My commentary over the last few months has remained essentially the same: the strategies that we track remain bullish on risk, and are now bumping up against historical high levels of exposure to risk assets.
To illustrate, the chart below shows the average allocation to broad categories of assets by the 31 strategies that we track, as of the end of each month since EO’2014 (for a longer view, see this post). For example, “US Equities” may include everything from the S&P 500 to individual stock market sectors.
Note that allocation to US equities is now at a sample high of 49%, meaning that, on average, the strategies that we track are currently nearly half allocated to some flavor of US equities. Conversely, allocation to US Treasuries is now at a sample low of 14%.
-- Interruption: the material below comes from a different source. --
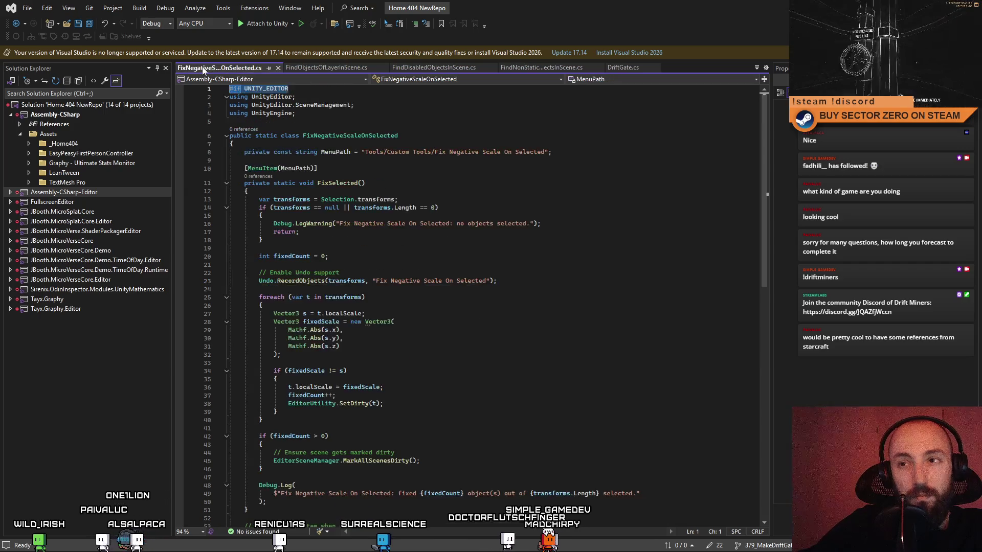
pyautogui.click(323, 66)
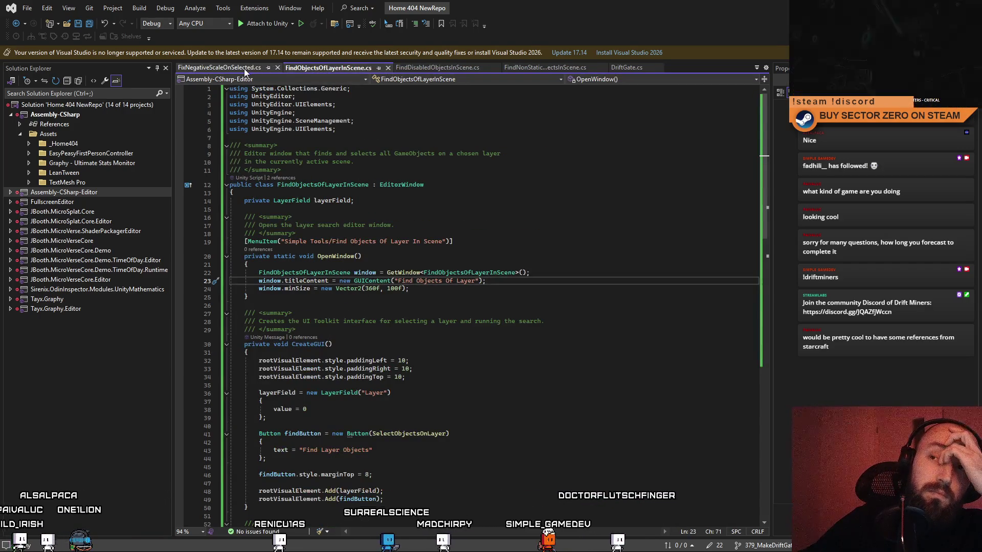
pyautogui.click(242, 69)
Below I’ve combined asset classes into even broader categories: “risk on” (equities, real estate and high yield bonds) versus “risk off” (everything else). I realize that some asset classes don’t fit neatly into these buckets, but it makes for a useful high level view. This simplified chart tells the story more clearly. Looking even further into history, we’re at the highest levels of exposure to risk assets since mid-2007.
As previously mentioned, while we don’t (yet) track every published tactical asset allocation model, the 31 strategies that we do track are broadly representative of the TAA space, and I think it’s fair to draw some broader conclusions from this data. Tactical asset allocation overall remains very bullish on risk, but there is significant exposure to investors here if the market stumbles in March.